**What needs to be done**
In the records below, the lines from the one with "at which meeting a quorum was present." through the last are to be printed exactly, and nothing else.
━━━ Supplied material ━━━
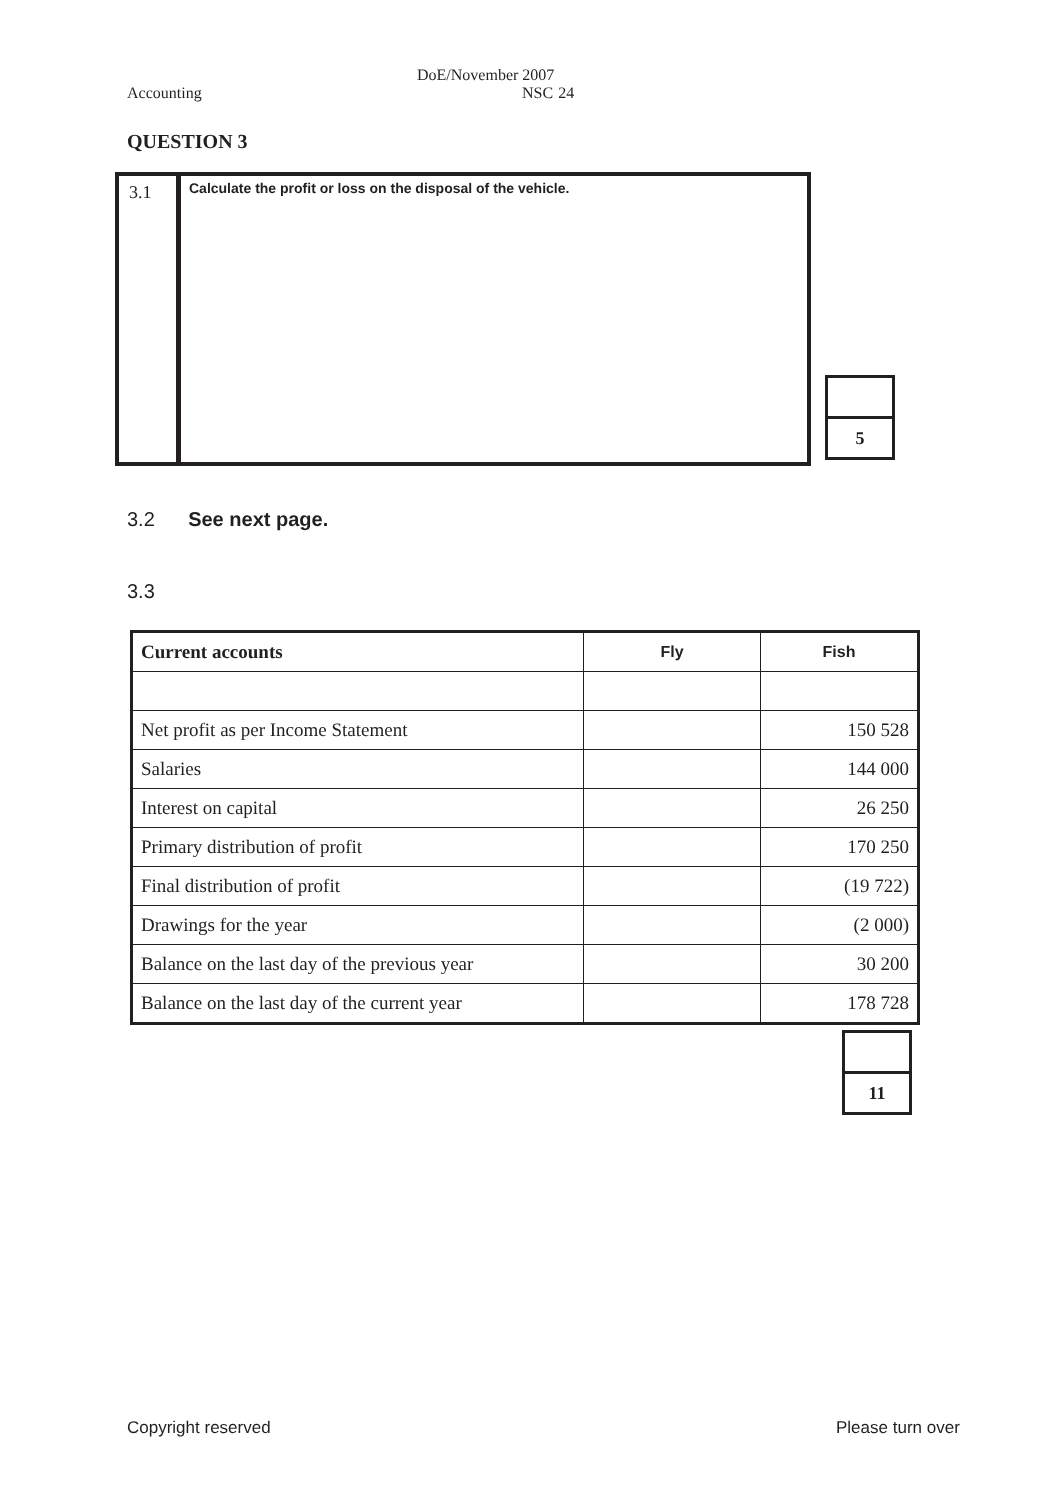Accounting DoE/November 2007
NSC 24
QUESTION 3
3.1
Calculate the profit or loss on the disposal of the vehicle.
5
3.2 See next page.
3.3
| Current accounts | Fly | Fish |
| --- | --- | --- |
| Net profit as per Income Statement | | 150 528 |
| Salaries | | 144 000 |
| Interest on capital | | 26 250 |
| Primary distribution of profit | | 170 250 |
| Final distribution of profit | | (19 722) |
| Drawings for the year | | (2 000) |
| Balance on the last day of the previous year | | 30 200 |
| Balance on the last day of the current year | | 178 728 |
11
Copyright reserved Please turn over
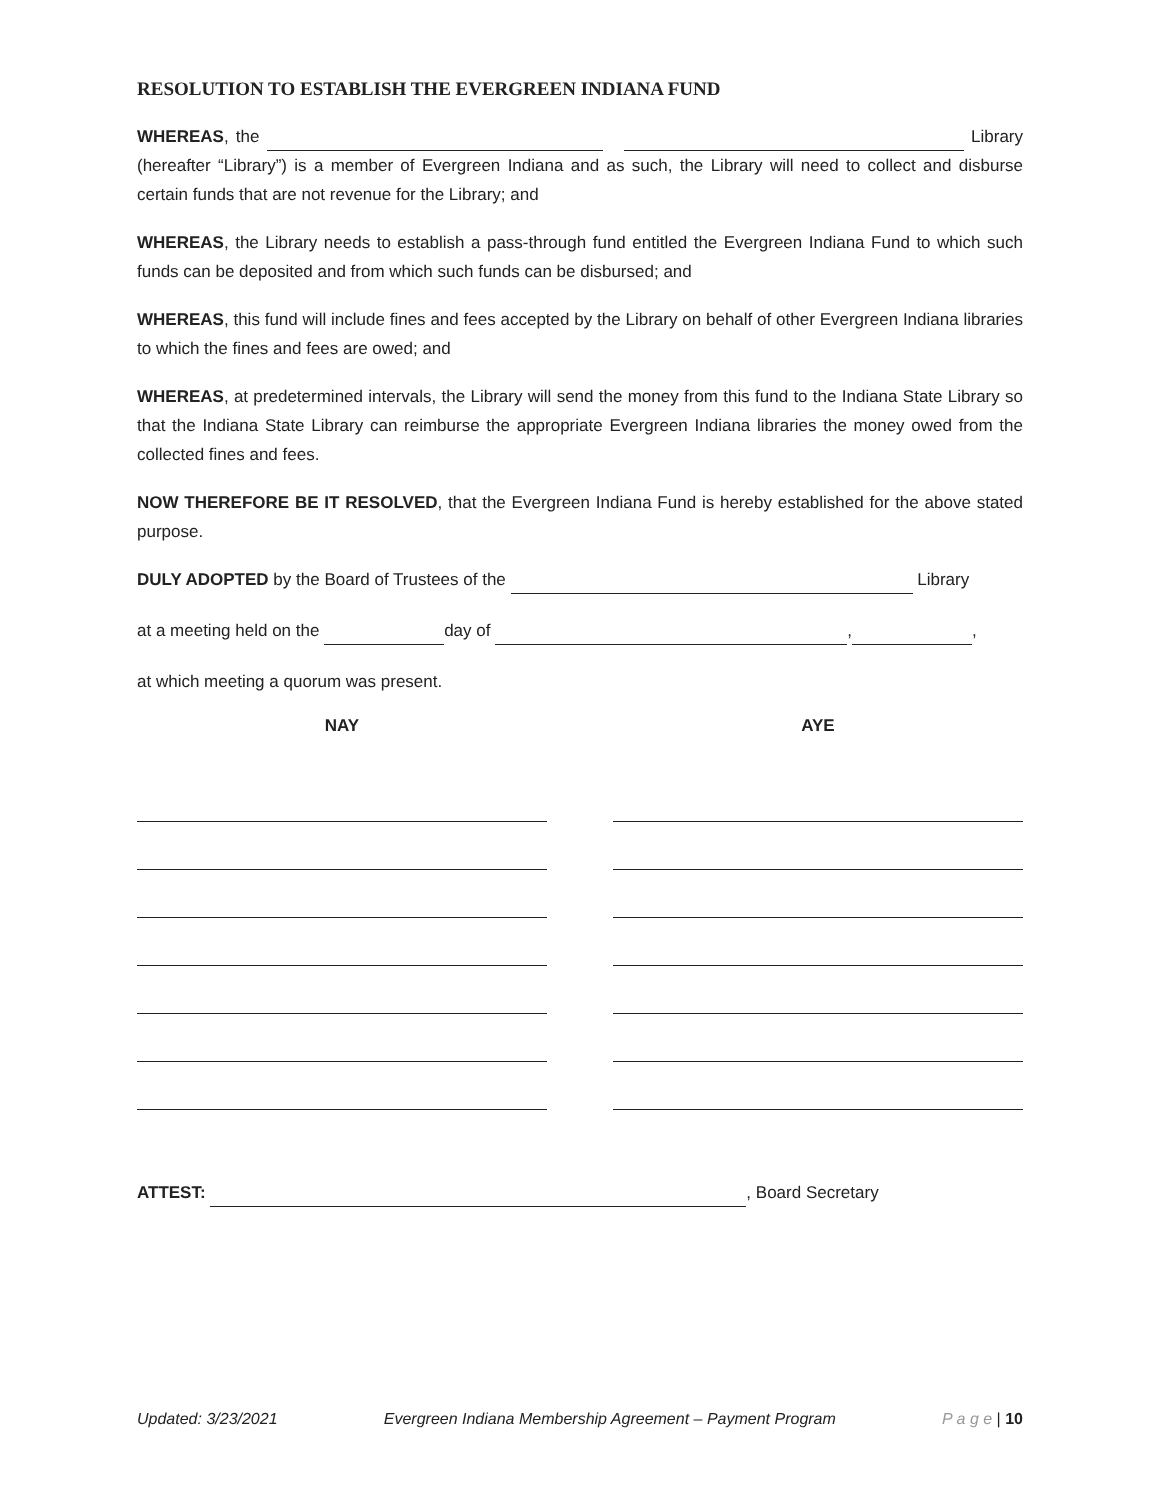RESOLUTION TO ESTABLISH THE EVERGREEN INDIANA FUND
WHEREAS, the Library (hereafter “Library”) is a member of Evergreen Indiana and as such, the Library will need to collect and disburse certain funds that are not revenue for the Library; and
WHEREAS, the Library needs to establish a pass-through fund entitled the Evergreen Indiana Fund to which such funds can be deposited and from which such funds can be disbursed; and
WHEREAS, this fund will include fines and fees accepted by the Library on behalf of other Evergreen Indiana libraries to which the fines and fees are owed; and
WHEREAS, at predetermined intervals, the Library will send the money from this fund to the Indiana State Library so that the Indiana State Library can reimburse the appropriate Evergreen Indiana libraries the money owed from the collected fines and fees.
NOW THEREFORE BE IT RESOLVED, that the Evergreen Indiana Fund is hereby established for the above stated purpose.
DULY ADOPTED by the Board of Trustees of the Library
at a meeting held on the day of , ,
at which meeting a quorum was present.
NAY AYE
ATTEST: , Board Secretary
Updated: 3/23/2021 Evergreen Indiana Membership Agreement – Payment Program P a g e | 10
━━━
**Exercise solution**
at which meeting a quorum was present.
NAY AYE
ATTEST: , Board Secretary
Updated: 3/23/2021 Evergreen Indiana Membership Agreement – Payment Program P a g e | 10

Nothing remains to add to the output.